The following is a set of guidelines for contributing to Ingenierías lentas.
These guidelines are subject to change. Feel free to propose changes to this document in a pull request.
Before sending your pull requests, make sure you do the following:
- Read the contributing guidelines.
The Ingenierías lentas project is governed by the Contributor Covenant Code of Conduct. Participants are expected to uphold this code.
Note: Github Issues are reserved for feature requests and bug reporting. Please don't create a new Github issue to ask a question.
We have a vibrant developer community and several community resources to ask questions in.
Before creating bug reports, please check our list of issues to see if an issue already exists.

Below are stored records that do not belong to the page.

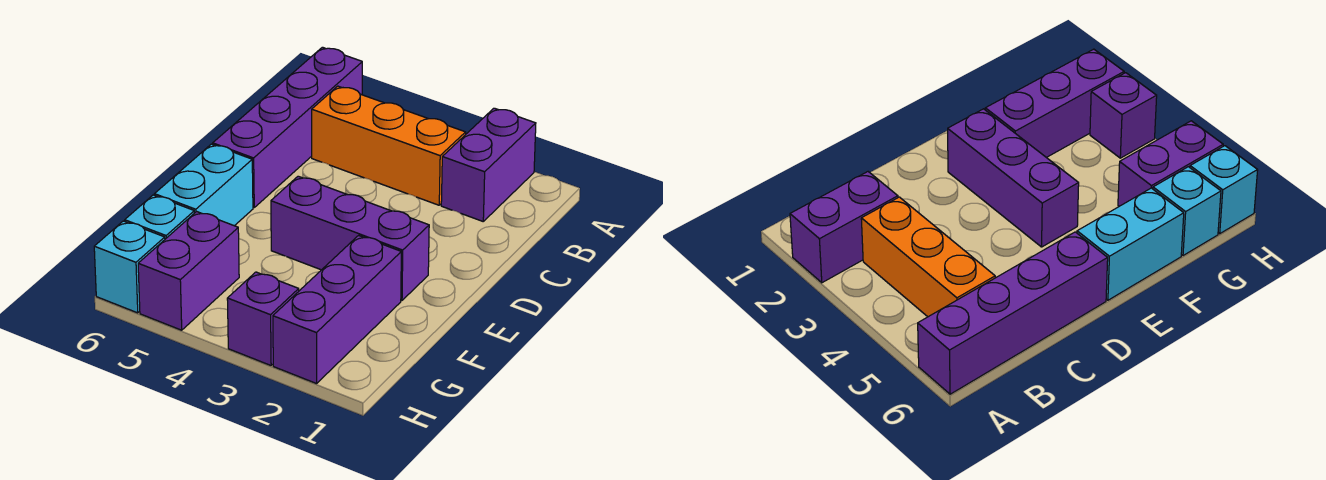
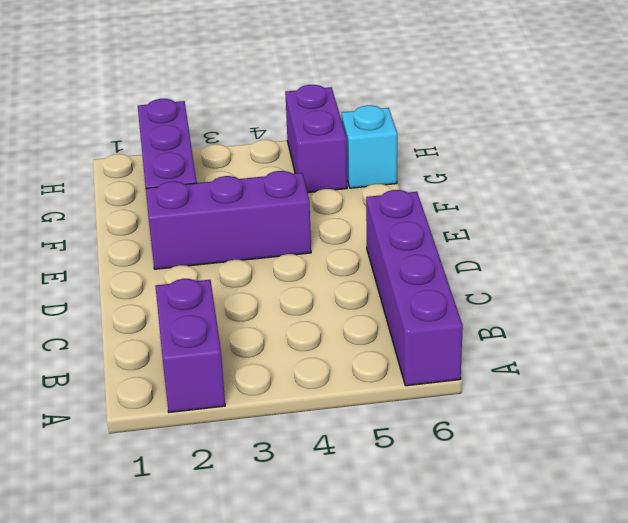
none -> orange brick B3:B5 level 1
none -> cyan brick E6:F6 level 1

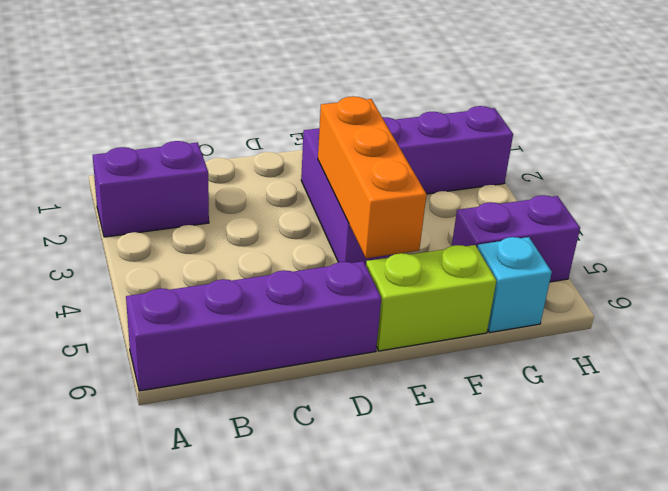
orange brick E3:E5 level 2 -> orange brick B3:B5 level 1
lime brick E6:F6 level 1 -> cyan brick E6:F6 level 1
none -> purple brick H3 level 1
none -> cyan brick H6 level 1

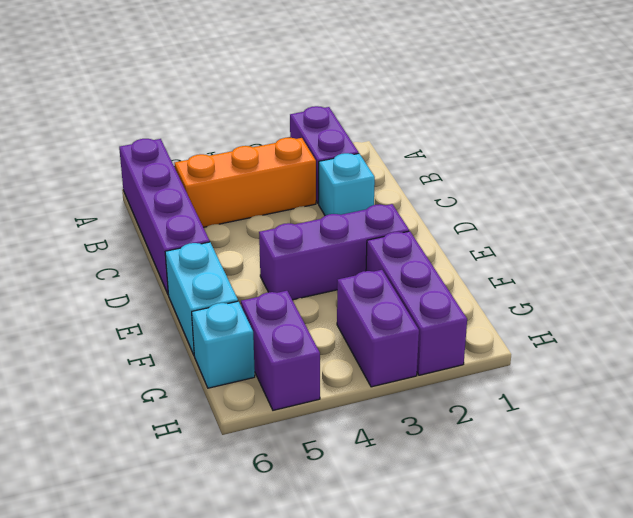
cyan brick C2 level 1 -> cyan brick H6 level 1
purple brick G3:H3 level 1 -> purple brick H3 level 1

Note: For existing issues, please add a comment to the existing issue instead of opening a new issue. If the issue is closed and the problem persists, please open a new issue and include a link to the original issue in the body of your new one.

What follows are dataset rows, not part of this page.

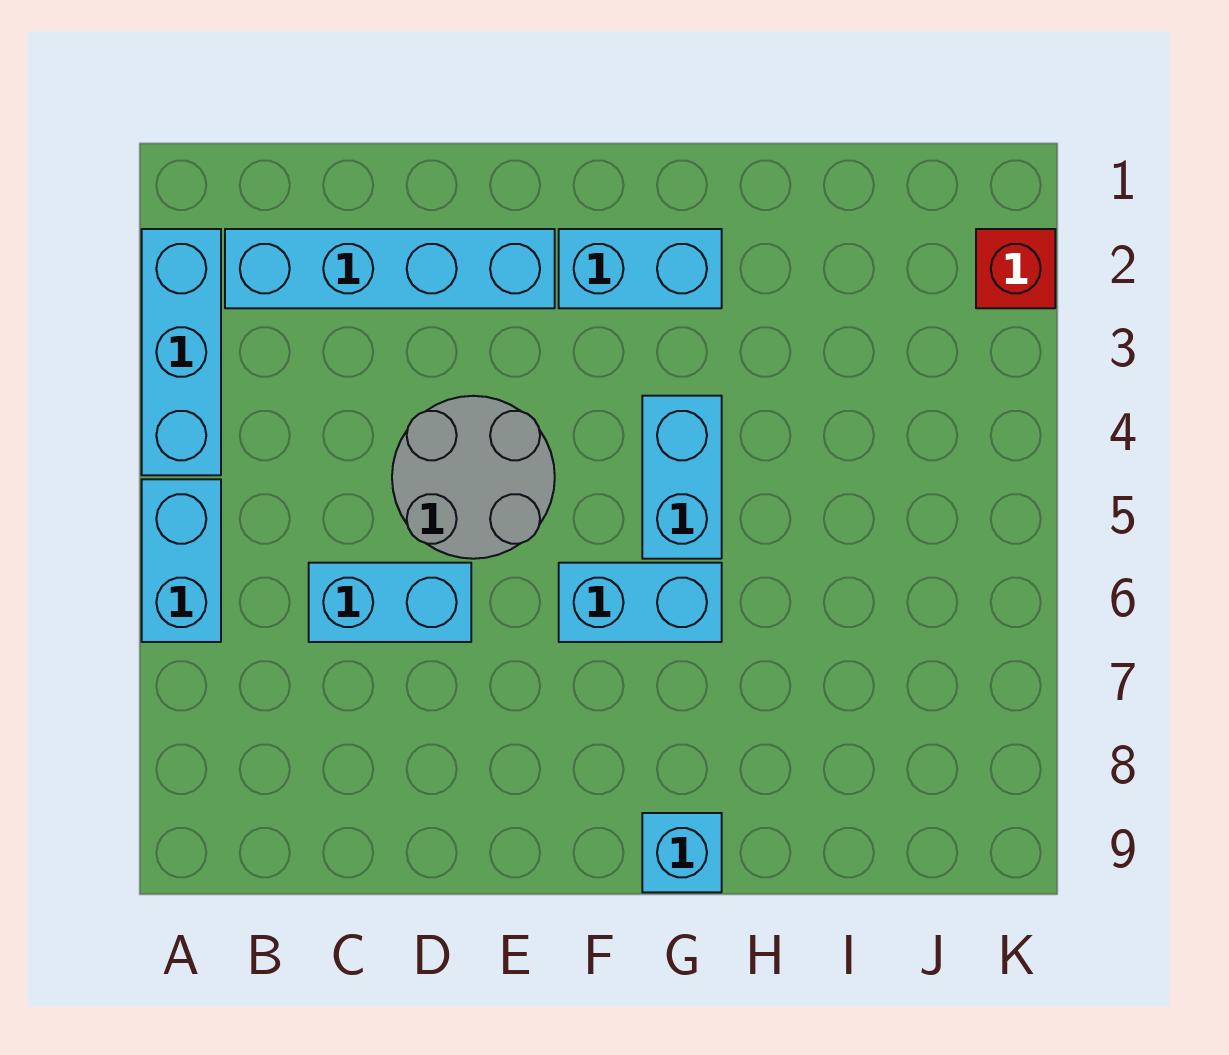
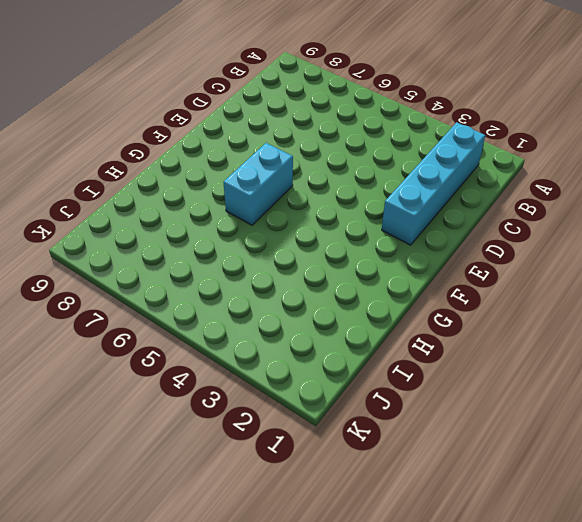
none -> cyan brick A2:A4 level 1
none -> cyan brick A5:A6 level 1

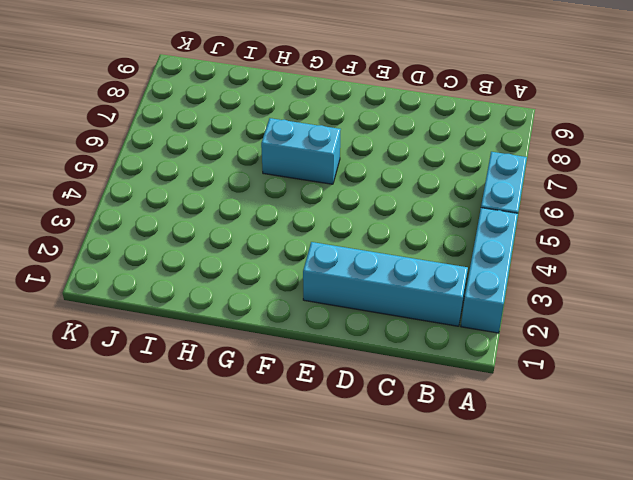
none -> cyan brick C6:D6 level 1
none -> grey round brick D4:E5 level 1

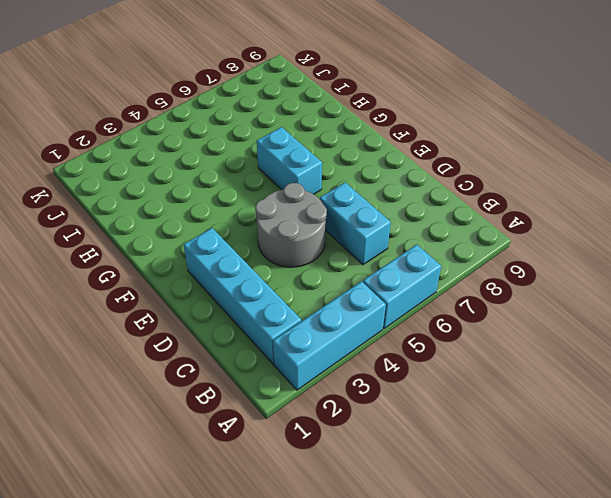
none -> cyan brick F2:G2 level 1
none -> cyan brick G4:G5 level 1

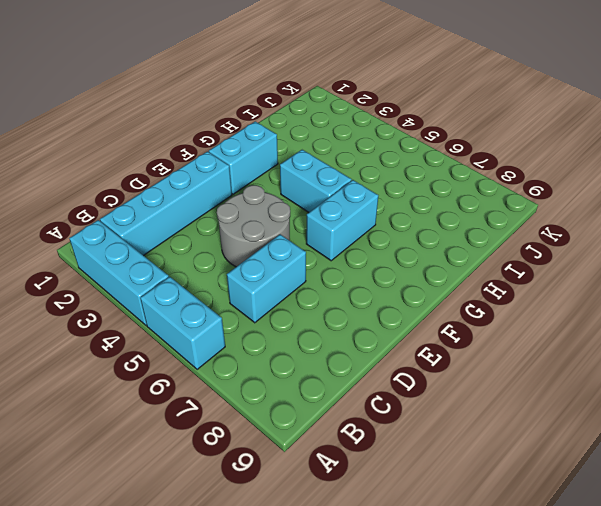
none -> cyan brick G9 level 1
none -> red brick K2 level 1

When you are creating a bug report, please fill out the required template and include as many details as possible.
If you want to contribute, start working through the icon-bridge repository, navigate to the Github "issues" tab and start looking through issues. We recommed issues labeled "good first issue". These are issues that we believe are particularly well suited for newcomers. If you decide to start on an issue, leave a comment so that other people know that you're working on it. If you want to help out, but not alone, use the issue comment thread to coordinate.
EXAMPLE
This section is intended for developers and project managers that are involved with Ingenierías lentas core developments.
We use Zenhub for project management.
Issues that are not currently being worked on but determined to be part of this month's release should be in the "Release Backlog" column. Any other issue that is not being worked on that is not part of this month's release goes in the "Icebox" column.
Issues currently being worked on should be in the "In Progress" column, assigned this week's sprint, and assigned a time estimate (# of days to complete the issue). It's ok if the time estimate is not accurate, as it is only an estimate.
Issues currently being worked on should each have an associated branch. If an issue needs multiple branches, the issue is probably too large and should be broken down into multiple smaller issues. If the issue is describing a feature, the naming convention of the branch should be "feature/[issue #]-[description]". If the issue is describing a bug fix, the naming convention of the branch should be "fix/[issue #]-[description]".
After the developer working on the branch determines the feature (or fix) branch satisfies the acceptance criteria of the associated issue and has sufficiently tested the added code, the developer should submit a pull request with at least 1 reviewer assigned for the feature branch to be merged into the main branch. When the branch is submitted for pull request, the associated issue should go into the "Review / QA" column in Zenhub.
After the pull request has been merged, the feature branch should be deleted and the issue should be closed. When the Git issue is closed, the issue should go into the "Completed" column in Zenhub.
Note: The process of moving an issue from one column to another is currently entirely manual. There are clear trigger points of when an issue should move from one column to another, so we intend to automate this in the future.